Les canonnières étaient au reste des bâtimens complets, pouvant tenir la mer, d’une longueur de vingt-cinq mètres, et rappelant un peu par leurs formes les cotres qui sillonnent la Manche. Elles n’avaient point de noms, et en attendant qu’un combat les eût glorieusement baptisées, elles portaient tout simplement les numéros 6, 7, 8, 9 et 10. Avec leur machine à haute pression, de la force de 15 chevaux, elles atteignaient à quatre atmosphères plus de sept nœuds[1]. C’était tout ce qu’il fallait pour aller au feu et évoluer par tous les temps. Leur tirant d’eau, d’un peu plus d’un mètre à l’arrière, leur poids, évalué à 90 tonneaux, devaient bien augmenter les difficultés de l’expédition dans laquelle on s’engageait ; mais on était pressé. En faire d’autres, plus légères, plus simples, mieux appropriées aux transports par chemins de fer ou voitures, et à la guerre des fleuves ou des lacs, cela n’eût-il pas coûté trop de temps ? On préféra se servir d’un immense matériel de 800 tonneaux qui était tout préparé.

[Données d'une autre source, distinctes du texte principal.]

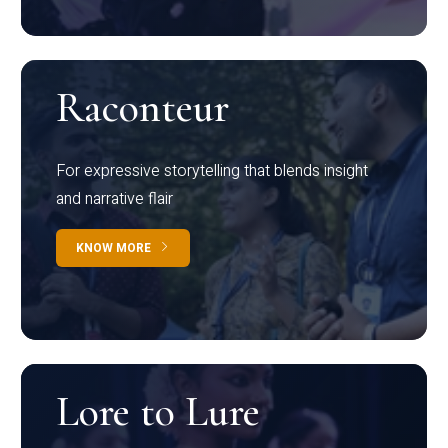
Raconteur
For expressive storytelling that blends insight
and narrative flair
KNOW MORE
Lore to Lure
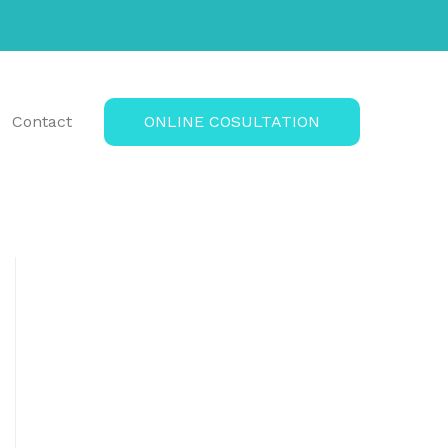
Contact
ONLINE COSULTATION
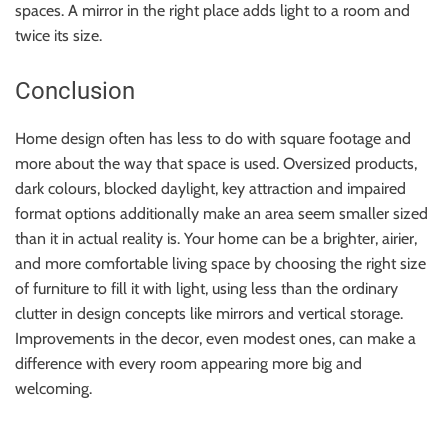
spaces. A mirror in the right place adds light to a room and
twice its size.
Conclusion
Home design often has less to do with square footage and
more about the way that space is used. Oversized products,
dark colours, blocked daylight, key attraction and impaired
format options additionally make an area seem smaller sized
than it in actual reality is. Your home can be a brighter, airier,
and more comfortable living space by choosing the right size
of furniture to fill it with light, using less than the ordinary
clutter in design concepts like mirrors and vertical storage.
Improvements in the decor, even modest ones, can make a
difference with every room appearing more big and
welcoming.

Après les avoir complètement construites à La Seyne, on les avait démontées, et chaque morceau, si petit qu’il fût, était étiqueté, numéroté, et portait des points de repère. En peu de jours, le port de Toulon embarqua sur l’Ariège et sur la Sèvre cette immense quantité de bois, de fer, de cuivre et de caisses. On rendit toute confusion impossible : on donnait à chaque chaloupe une couleur particulière que portait chacune de ses parties, et on lui assignait à bord, dans les cales des transports, une place distincte. Il fallut de la part de tous un soin et une prévoyance inouis pour que rien ne fût oublié, et que cette escadrille en lambeaux ou en herbe, comme on l’appelait plaisamment, pût se suffire à elle-même pour la reconstruction, le lancement, l’armement et les réparations après un combat.

  1. Le nœud équivaut à un mille marin.